Reste pour reprendre l’idée du « double pouvoir » qu’il est nécessaire de s’appuyer principalement sur les mesures d’entraide et d’auto-organisation populaire sans chercher l’homme providentiel. On a eu « un homme idéal et providentiel comme président de la République en 2017 », cela nous suffit, non ?

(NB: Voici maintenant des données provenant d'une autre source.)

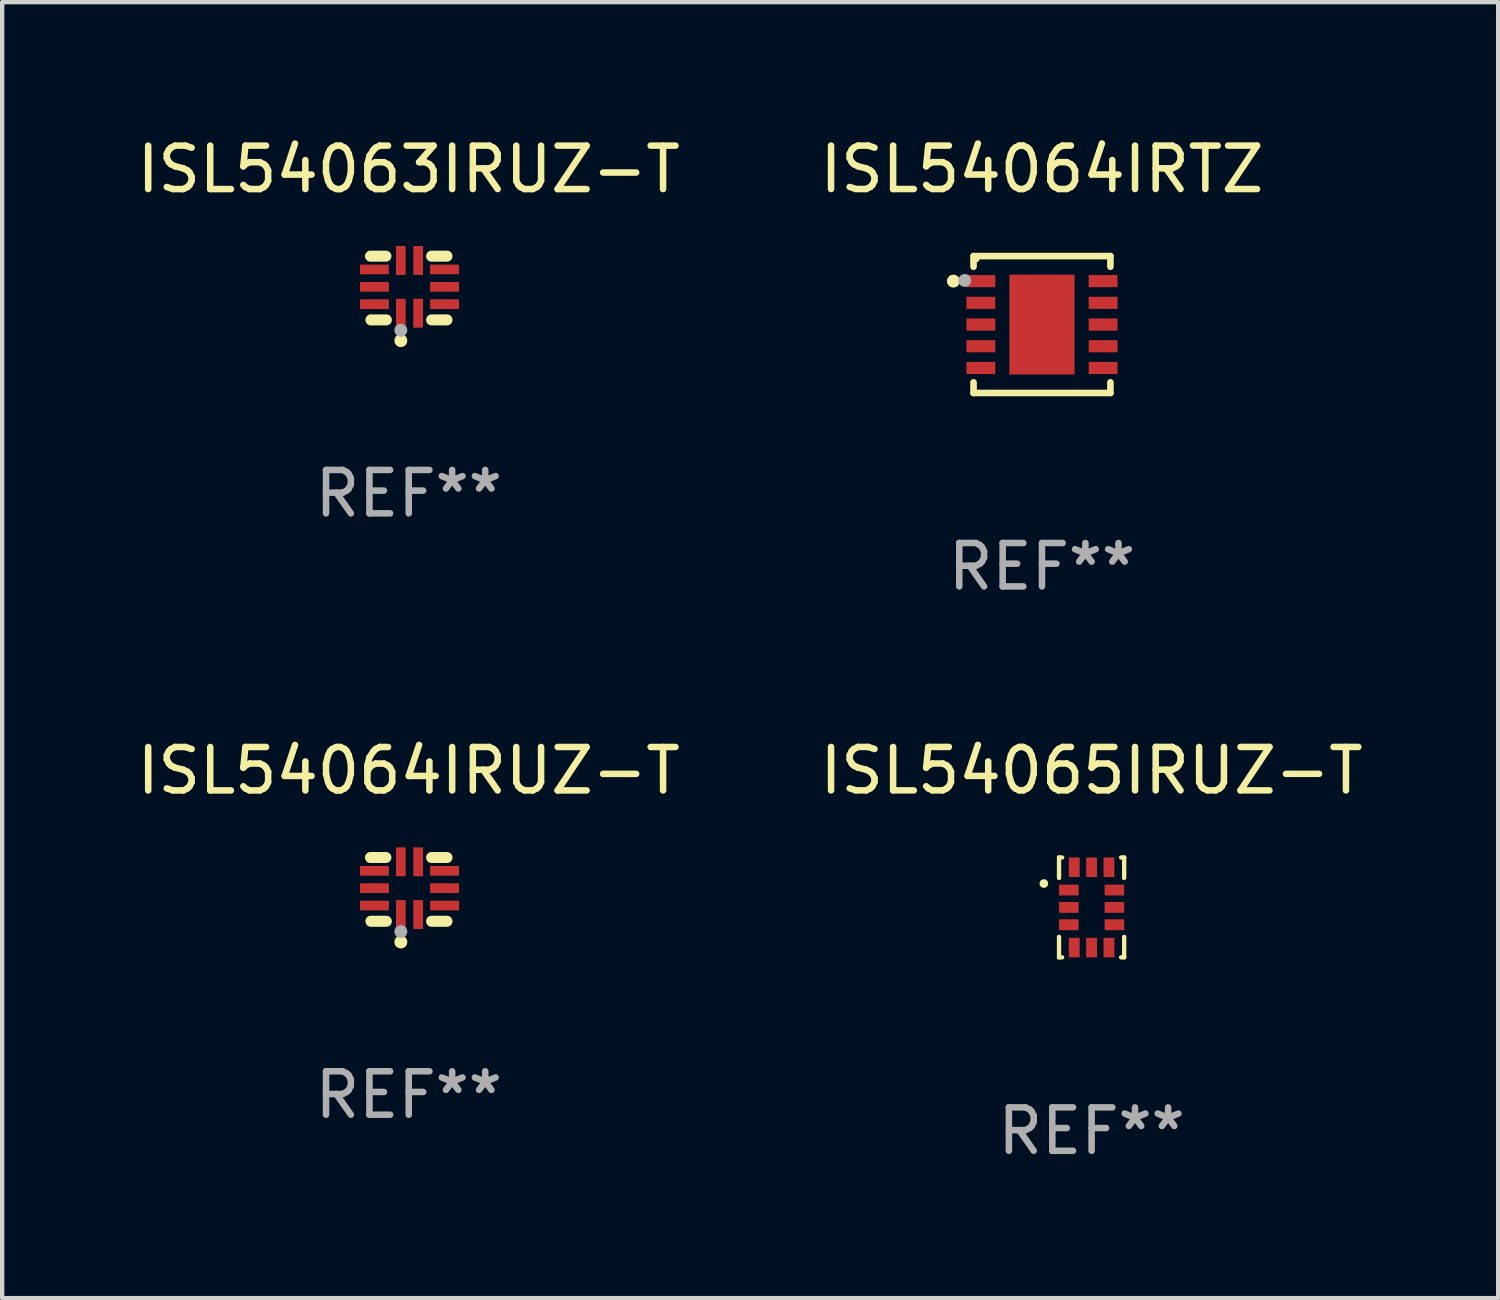
<source format=kicad_pcb>
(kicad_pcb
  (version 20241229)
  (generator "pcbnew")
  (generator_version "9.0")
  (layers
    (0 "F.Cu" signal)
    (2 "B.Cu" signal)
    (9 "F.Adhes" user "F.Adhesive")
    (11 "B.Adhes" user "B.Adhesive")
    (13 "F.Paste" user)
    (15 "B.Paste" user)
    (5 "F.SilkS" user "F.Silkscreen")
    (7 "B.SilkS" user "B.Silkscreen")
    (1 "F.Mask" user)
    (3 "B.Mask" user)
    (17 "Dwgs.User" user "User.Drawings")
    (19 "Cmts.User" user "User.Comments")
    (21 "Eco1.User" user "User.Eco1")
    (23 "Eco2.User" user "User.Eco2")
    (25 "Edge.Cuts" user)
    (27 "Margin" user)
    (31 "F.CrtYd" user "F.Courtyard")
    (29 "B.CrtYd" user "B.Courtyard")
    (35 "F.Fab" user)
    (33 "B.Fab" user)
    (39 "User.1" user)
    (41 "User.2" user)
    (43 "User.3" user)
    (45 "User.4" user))
  (footprint "ISL54065IRUZ-T"
    (layer "F.Cu")
    (at 22.089 17.847)
    (property "Reference" "ISL54065IRUZ-T" (at 0 -3.15 0) (layer "F.SilkS") (effects (font (size 1 1) (thickness 0.15))))
    (attr through_hole)
    (fp_line (start -0.75 -1.15) (end -0.679 -1.15) (stroke (width 0.1) (type solid)) (layer "F.SilkS"))
    (fp_line (start -0.75 -0.679) (end -0.75 -1.15) (stroke (width 0.1) (type solid)) (layer "F.SilkS"))
    (fp_line (start -0.75 1.15) (end -0.75 0.679) (stroke (width 0.1) (type solid)) (layer "F.SilkS"))
    (fp_line (start -0.679 1.15) (end -0.75 1.15) (stroke (width 0.1) (type solid)) (layer "F.SilkS"))
    (fp_line (start 0.679 -1.15) (end 0.75 -1.15) (stroke (width 0.1) (type solid)) (layer "F.SilkS"))
    (fp_line (start 0.75 -1.15) (end 0.75 -0.679) (stroke (width 0.1) (type solid)) (layer "F.SilkS"))
    (fp_line (start 0.75 0.679) (end 0.75 1.15) (stroke (width 0.1) (type solid)) (layer "F.SilkS"))
    (fp_line (start 0.75 1.15) (end 0.679 1.15) (stroke (width 0.1) (type solid)) (layer "F.SilkS"))
    (fp_circle (center -1.1 -0.55) (end -1.05 -0.55) (stroke (width 0.1) (type solid)) (fill no) (layer "F.SilkS"))
    (fp_text user "REF**" (at 0 5.15 0) (layer "F.Fab") (effects (font (size 1 1) (thickness 0.15))))
    (pad "1" smd rect (at -0.525 -0.4 90) (size 0.25 0.45) (layers "F.Cu" "F.Mask" "F.Paste"))
    (pad "2" smd rect (at -0.525 0.000051 90) (size 0.25 0.45) (layers "F.Cu" "F.Mask" "F.Paste"))
    (pad "3" smd rect (at -0.525 0.4 90) (size 0.25 0.45) (layers "F.Cu" "F.Mask" "F.Paste"))
    (pad "4" smd rect (at -0.4 0.925 180) (size 0.25 0.45) (layers "F.Cu" "F.Mask" "F.Paste"))
    (pad "5" smd rect (at 0.000089 0.925 180) (size 0.25 0.45) (layers "F.Cu" "F.Mask" "F.Paste"))
    (pad "6" smd rect (at 0.4 0.925 180) (size 0.25 0.45) (layers "F.Cu" "F.Mask" "F.Paste"))
    (pad "7" smd rect (at 0.525 0.4 270) (size 0.25 0.45) (layers "F.Cu" "F.Mask" "F.Paste"))
    (pad "8" smd rect (at 0.525 0.000051 270) (size 0.25 0.45) (layers "F.Cu" "F.Mask" "F.Paste"))
    (pad "9" smd rect (at 0.525 -0.4 270) (size 0.25 0.45) (layers "F.Cu" "F.Mask" "F.Paste"))
    (pad "10" smd rect (at 0.4 -0.925) (size 0.25 0.45) (layers "F.Cu" "F.Mask" "F.Paste"))
    (pad "11" smd rect (at 0.000089 -0.925) (size 0.25 0.45) (layers "F.Cu" "F.Mask" "F.Paste"))
    (pad "12" smd rect (at -0.4 -0.925) (size 0.25 0.45) (layers "F.Cu" "F.Mask" "F.Paste")))
  (footprint "ISL54064IRUZ-T"
    (layer "F.Cu")
    (at 6.363 17.432)
    (property "Reference" "ISL54064IRUZ-T" (at 0 -2.734 0) (layer "F.SilkS") (effects (font (size 1 1) (thickness 0.15))))
    (attr through_hole)
    (fp_line (start -0.881 -0.734) (end -0.526 -0.734) (stroke (width 0.254) (type solid)) (layer "F.SilkS"))
    (fp_line (start -0.871 0.734) (end -0.516 0.734) (stroke (width 0.254) (type solid)) (layer "F.SilkS"))
    (fp_line (start 0.526 -0.734) (end 0.881 -0.734) (stroke (width 0.254) (type solid)) (layer "F.SilkS"))
    (fp_line (start 0.526 0.734) (end 0.881 0.734) (stroke (width 0.254) (type solid)) (layer "F.SilkS"))
    (fp_circle (center -0.882 0.672) (end -0.852 0.672) (stroke (width 0.06) (type solid)) (fill no) (layer "F.SilkS"))
    (fp_circle (center -0.182 1.212) (end -0.107 1.212) (stroke (width 0.15) (type solid)) (fill no) (layer "F.SilkS"))
    (fp_circle (center -0.182 0.972) (end -0.107 0.972) (stroke (width 0.15) (type solid)) (fill no) (layer "F.Fab"))
    (fp_text user "REF**" (at 0 4.734 0) (layer "F.Fab") (effects (font (size 1 1) (thickness 0.15))))
    (pad "1" smd rect (at -0.182 0.58) (size 0.224 0.665) (layers "F.Cu" "F.Mask" "F.Paste"))
    (pad "2" smd rect (at 0.217 0.58) (size 0.224 0.665) (layers "F.Cu" "F.Mask" "F.Paste"))
    (pad "3" smd rect (at 0.825 0.372) (size 0.665 0.224) (layers "F.Cu" "F.Mask" "F.Paste"))
    (pad "4" smd rect (at 0.825 -0.028) (size 0.665 0.224) (layers "F.Cu" "F.Mask" "F.Paste"))
    (pad "5" smd rect (at 0.825 -0.428) (size 0.665 0.224) (layers "F.Cu" "F.Mask" "F.Paste"))
    (pad "6" smd rect (at 0.217 -0.635) (size 0.224 0.665) (layers "F.Cu" "F.Mask" "F.Paste"))
    (pad "7" smd rect (at -0.182 -0.635) (size 0.224 0.665) (layers "F.Cu" "F.Mask" "F.Paste"))
    (pad "8" smd rect (at -0.79 -0.428) (size 0.665 0.224) (layers "F.Cu" "F.Mask" "F.Paste"))
    (pad "9" smd rect (at -0.79 -0.028) (size 0.665 0.224) (layers "F.Cu" "F.Mask" "F.Paste"))
    (pad "10" smd rect (at -0.79 0.372) (size 0.665 0.224) (layers "F.Cu" "F.Mask" "F.Paste")))
  (footprint "ISL54063IRUZ-T"
    (layer "F.Cu")
    (at 6.363 3.583)
    (property "Reference" "ISL54063IRUZ-T" (at 0 -2.734 0) (layer "F.SilkS") (effects (font (size 1 1) (thickness 0.15))))
    (attr through_hole)
    (fp_line (start -0.881 -0.734) (end -0.526 -0.734) (stroke (width 0.254) (type solid)) (layer "F.SilkS"))
    (fp_line (start -0.871 0.734) (end -0.516 0.734) (stroke (width 0.254) (type solid)) (layer "F.SilkS"))
    (fp_line (start 0.526 -0.734) (end 0.881 -0.734) (stroke (width 0.254) (type solid)) (layer "F.SilkS"))
    (fp_line (start 0.526 0.734) (end 0.881 0.734) (stroke (width 0.254) (type solid)) (layer "F.SilkS"))
    (fp_circle (center -0.882 0.672) (end -0.852 0.672) (stroke (width 0.06) (type solid)) (fill no) (layer "F.SilkS"))
    (fp_circle (center -0.182 1.212) (end -0.107 1.212) (stroke (width 0.15) (type solid)) (fill no) (layer "F.SilkS"))
    (fp_circle (center -0.182 0.972) (end -0.107 0.972) (stroke (width 0.15) (type solid)) (fill no) (layer "F.Fab"))
    (fp_text user "REF**" (at 0 4.734 0) (layer "F.Fab") (effects (font (size 1 1) (thickness 0.15))))
    (pad "1" smd rect (at -0.182 0.58) (size 0.224 0.665) (layers "F.Cu" "F.Mask" "F.Paste"))
    (pad "2" smd rect (at 0.217 0.58) (size 0.224 0.665) (layers "F.Cu" "F.Mask" "F.Paste"))
    (pad "3" smd rect (at 0.825 0.372) (size 0.665 0.224) (layers "F.Cu" "F.Mask" "F.Paste"))
    (pad "4" smd rect (at 0.825 -0.028) (size 0.665 0.224) (layers "F.Cu" "F.Mask" "F.Paste"))
    (pad "5" smd rect (at 0.825 -0.428) (size 0.665 0.224) (layers "F.Cu" "F.Mask" "F.Paste"))
    (pad "6" smd rect (at 0.217 -0.635) (size 0.224 0.665) (layers "F.Cu" "F.Mask" "F.Paste"))
    (pad "7" smd rect (at -0.182 -0.635) (size 0.224 0.665) (layers "F.Cu" "F.Mask" "F.Paste"))
    (pad "8" smd rect (at -0.79 -0.428) (size 0.665 0.224) (layers "F.Cu" "F.Mask" "F.Paste"))
    (pad "9" smd rect (at -0.79 -0.028) (size 0.665 0.224) (layers "F.Cu" "F.Mask" "F.Paste"))
    (pad "10" smd rect (at -0.79 0.372) (size 0.665 0.224) (layers "F.Cu" "F.Mask" "F.Paste")))
  (footprint "ISL54064IRTZ"
    (layer "F.Cu")
    (at 20.946 4.424)
    (property "Reference" "ISL54064IRTZ" (at 0 -3.576 0) (layer "F.SilkS") (effects (font (size 1 1) (thickness 0.15))))
    (attr through_hole)
    (fp_line (start -1.576 -1.576) (end 1.576 -1.576) (stroke (width 0.152) (type solid)) (layer "F.SilkS"))
    (fp_line (start -1.576 -1.331) (end -1.576 -1.576) (stroke (width 0.152) (type solid)) (layer "F.SilkS"))
    (fp_line (start -1.576 1.331) (end -1.576 1.576) (stroke (width 0.152) (type solid)) (layer "F.SilkS"))
    (fp_line (start -1.576 1.576) (end 1.576 1.576) (stroke (width 0.152) (type solid)) (layer "F.SilkS"))
    (fp_line (start 1.576 -1.576) (end 1.576 -1.331) (stroke (width 0.152) (type solid)) (layer "F.SilkS"))
    (fp_line (start 1.576 1.576) (end 1.576 1.331) (stroke (width 0.152) (type solid)) (layer "F.SilkS"))
    (fp_circle (center -2.04 -1) (end -1.965 -1) (stroke (width 0.15) (type solid)) (fill no) (layer "F.SilkS"))
    (fp_circle (center -1.5 -1.5) (end -1.47 -1.5) (stroke (width 0.06) (type solid)) (fill no) (layer "F.SilkS"))
    (fp_circle (center -1.778 -1.016) (end -1.703 -1.016) (stroke (width 0.15) (type solid)) (fill no) (layer "F.Fab"))
    (fp_text user "REF**" (at 0 5.576 0) (layer "F.Fab") (effects (font (size 1 1) (thickness 0.15))))
    (pad "1" smd rect (at -1.407 -1 270) (size 0.28 0.665) (layers "F.Cu" "F.Mask" "F.Paste"))
    (pad "2" smd rect (at -1.407 -0.5 270) (size 0.28 0.665) (layers "F.Cu" "F.Mask" "F.Paste"))
    (pad "3" smd rect (at -1.407 0.000102 270) (size 0.28 0.665) (layers "F.Cu" "F.Mask" "F.Paste"))
    (pad "4" smd rect (at -1.407 0.5 270) (size 0.28 0.665) (layers "F.Cu" "F.Mask" "F.Paste"))
    (pad "5" smd rect (at -1.407 1 270) (size 0.28 0.665) (layers "F.Cu" "F.Mask" "F.Paste"))
    (pad "6" smd rect (at 1.408 1 270) (size 0.28 0.665) (layers "F.Cu" "F.Mask" "F.Paste"))
    (pad "7" smd rect (at 1.408 0.5 270) (size 0.28 0.665) (layers "F.Cu" "F.Mask" "F.Paste"))
    (pad "8" smd rect (at 1.408 0.000102 270) (size 0.28 0.665) (layers "F.Cu" "F.Mask" "F.Paste"))
    (pad "9" smd rect (at 1.408 -0.5 270) (size 0.28 0.665) (layers "F.Cu" "F.Mask" "F.Paste"))
    (pad "10" smd rect (at 1.408 -1 270) (size 0.28 0.665) (layers "F.Cu" "F.Mask" "F.Paste"))
    (pad "11" smd rect (at -0.000051 0.000102 270) (size 2.3 1.5) (layers "F.Cu" "F.Mask" "F.Paste")))
  (gr_rect
    (start -3 -3)
    (end 31.452 26.845)
    (stroke (width 0.1) (type default))
    (fill no)
    (layer "Edge.Cuts")))
</source>
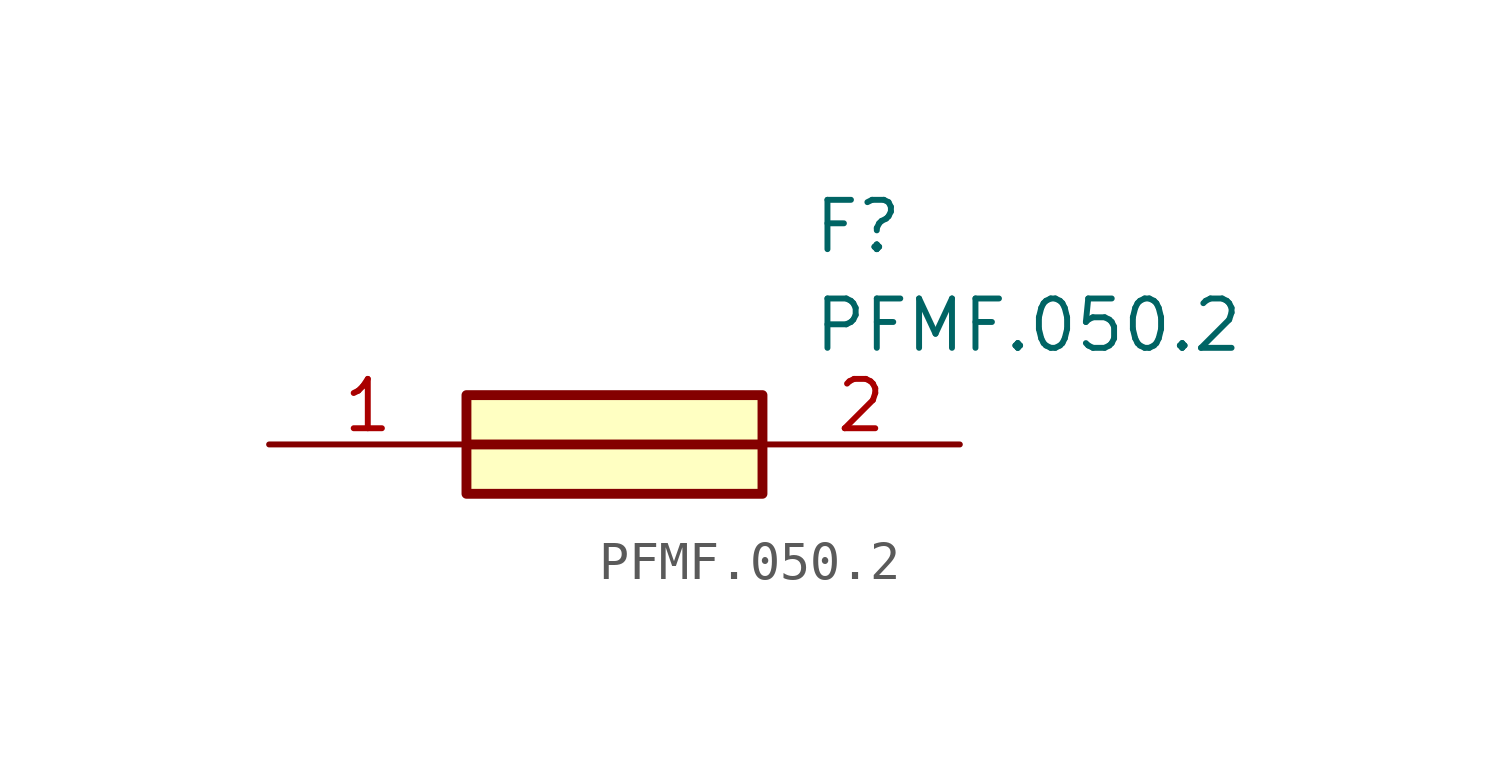
<source format=kicad_sym>
(kicad_symbol_lib
  (version 20211014)
  (generator SamacSys_ECAD_Model)
  (symbol "PFMF.050.2"
    (pin_names hide)
    (property "Reference" "F"
      (at 13.97 6.35 0)
      (effects (font (size 1.27 1.27)) (justify left top)))
    (property "Value" "PFMF.050.2"
      (at 13.97 3.81 0)
      (effects (font (size 1.27 1.27)) (justify left top)))
    (rectangle
      (start 5.08 1.27)
      (end 12.7 -1.27)
      (stroke (width 0.254) (type default))
      (fill (type background)))
    (polyline
      (pts (xy 5.08 0) (xy 12.7 0))
      (stroke (width 0.254) (type default))
      (fill (type none)))
    (pin passive line
      (at 0 0 0)
      (length 5.08)
      (name "1" (effects (font (size 1.27 1.27))))
      (number "1" (effects (font (size 1.27 1.27)))))
    (pin passive line
      (at 17.78 0 180)
      (length 5.08)
      (name "2" (effects (font (size 1.27 1.27))))
      (number "2" (effects (font (size 1.27 1.27)))))))
</source>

Les « jours d’après », on ne pourra pas faire comme avant. Reprenons le rôle de citoyennes et de citoyens qui nous a été confisqué depuis des années. Que ce soit pour les Retraites, la Santé ou l’ensemble des Services Publics, mais aussi pour les processus de socialisation. Dès maintenant, reprenons les initiatives : relançons, d’abord virtuellement, puis tout de suite une fois le confinement levé, et en fonction des précautions sanitaires, les réunions publiques, syndicales, les comités de grève, les intersyndicales interprofessionnelles. Rediscutons ensemble des moyens de faire tomber le capitalisme, en préparant des mobilisations à la hauteur. Développons nos contacts ! Et celui établi entre nous !

 

Notes de bas de page

1. Un type de gouvernement qui passe d’une démocratie à une quasi-dictature par une succession de reculs démocratiques, pour aboutir in fine à un simulacre de démocratie
2. Voir le texte de Frédéric Pierru et André Grimaldi intitulé « L’hôpital, Le jour d’après »paru dans Le Monde diplomatique.
3. Une proposition d’actualisation a été mise en débat dans l’ouvrage Penser la République sociale au XXIe siècle que vous trouverez dans la Librairie militante de Respublica.
4. Voir les ouvrages de Frédéric Pierru et, dans notre Librairie militante, deux ouvrages sur la santé en général et sur la Sécurité sociale.
5. Site de la Convergence : https://www.convergence-sp.fr/ et contact : convergenceservicespublics@gmail.com
6. Voir le communiqué de l’UFAL
7. Voir la proposition de socialisation progressive des entreprises l’ouvrage cité ci-dessus : Penser la République sociale
8. L’Anthropocène définit une nouvelle ère géologique, succédant à l’holocène dans laquelle l’Homme a acquis une telle influence sur la biosphère qu’il en est devenu l’acteur central.
Face à l’émergence du concept d’Anthropocène, une perspective critique a récemment émergé. Désignant sensiblement la même réalité phénoménologique que l’Anthropocène, le Capitalocène est un concept qui prend comme point de départ l’idée que le capitalisme est le principal responsable des déséquilibres environnementaux actuels. Nous ne serions donc pas à « l’âge de l’homme » comme le sous-tend le concept d’Anthropocène, mais bien à « l’âge du capital ».